─── Supplied information

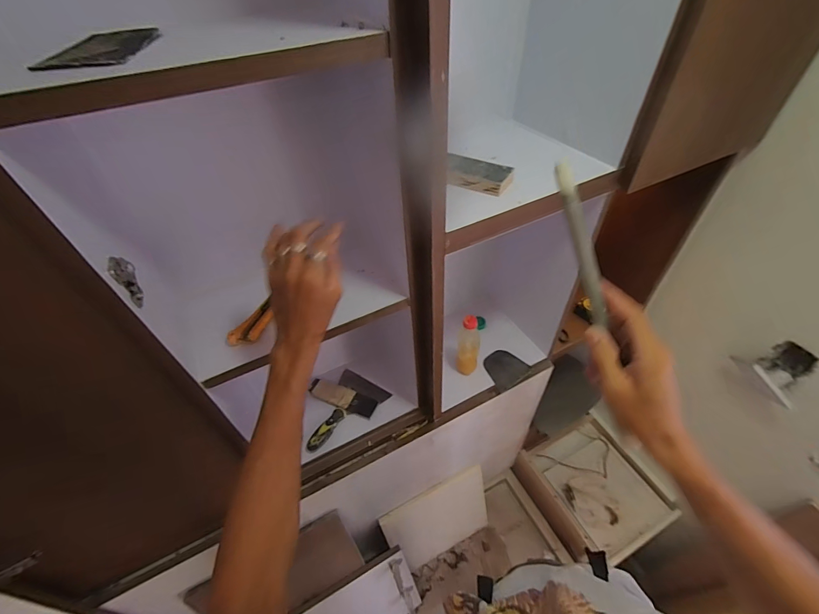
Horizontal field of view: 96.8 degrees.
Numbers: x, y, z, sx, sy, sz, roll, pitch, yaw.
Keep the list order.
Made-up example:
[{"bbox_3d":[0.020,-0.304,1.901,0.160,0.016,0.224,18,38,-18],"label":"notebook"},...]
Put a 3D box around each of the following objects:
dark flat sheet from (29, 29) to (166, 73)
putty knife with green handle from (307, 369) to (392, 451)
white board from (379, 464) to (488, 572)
[{"bbox_3d":[-0.273,-0.231,0.324,0.078,0.006,0.122,-14,47,-9],"label":"dark flat sheet"},{"bbox_3d":[-0.158,0.237,0.831,0.135,0.028,0.203,27,54,26],"label":"putty knife with green handle"},{"bbox_3d":[0.097,0.677,1.145,0.329,0.325,0.017,-22,29,-15],"label":"white board"}]

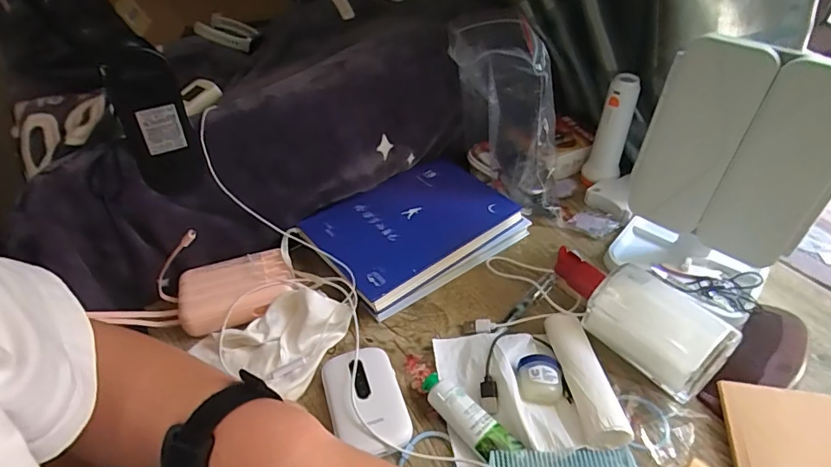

──────

**Directions:** Return the preceding entries exactly, each word as given, but leave out any picture.

**Output of the task:**
Horizontal field of view: 96.8 degrees.
Numbers: x, y, z, sx, sy, sz, roll, pitch, yaw.
Keep the list order.
Made-up example:
[{"bbox_3d":[0.020,-0.304,1.901,0.160,0.016,0.224,18,38,-18],"label":"notebook"},...]
Put a 3D box around each of the following objects:
dark flat sheet from (29, 29) to (166, 73)
putty knife with green handle from (307, 369) to (392, 451)
white board from (379, 464) to (488, 572)
[{"bbox_3d":[-0.273,-0.231,0.324,0.078,0.006,0.122,-14,47,-9],"label":"dark flat sheet"},{"bbox_3d":[-0.158,0.237,0.831,0.135,0.028,0.203,27,54,26],"label":"putty knife with green handle"},{"bbox_3d":[0.097,0.677,1.145,0.329,0.325,0.017,-22,29,-15],"label":"white board"}]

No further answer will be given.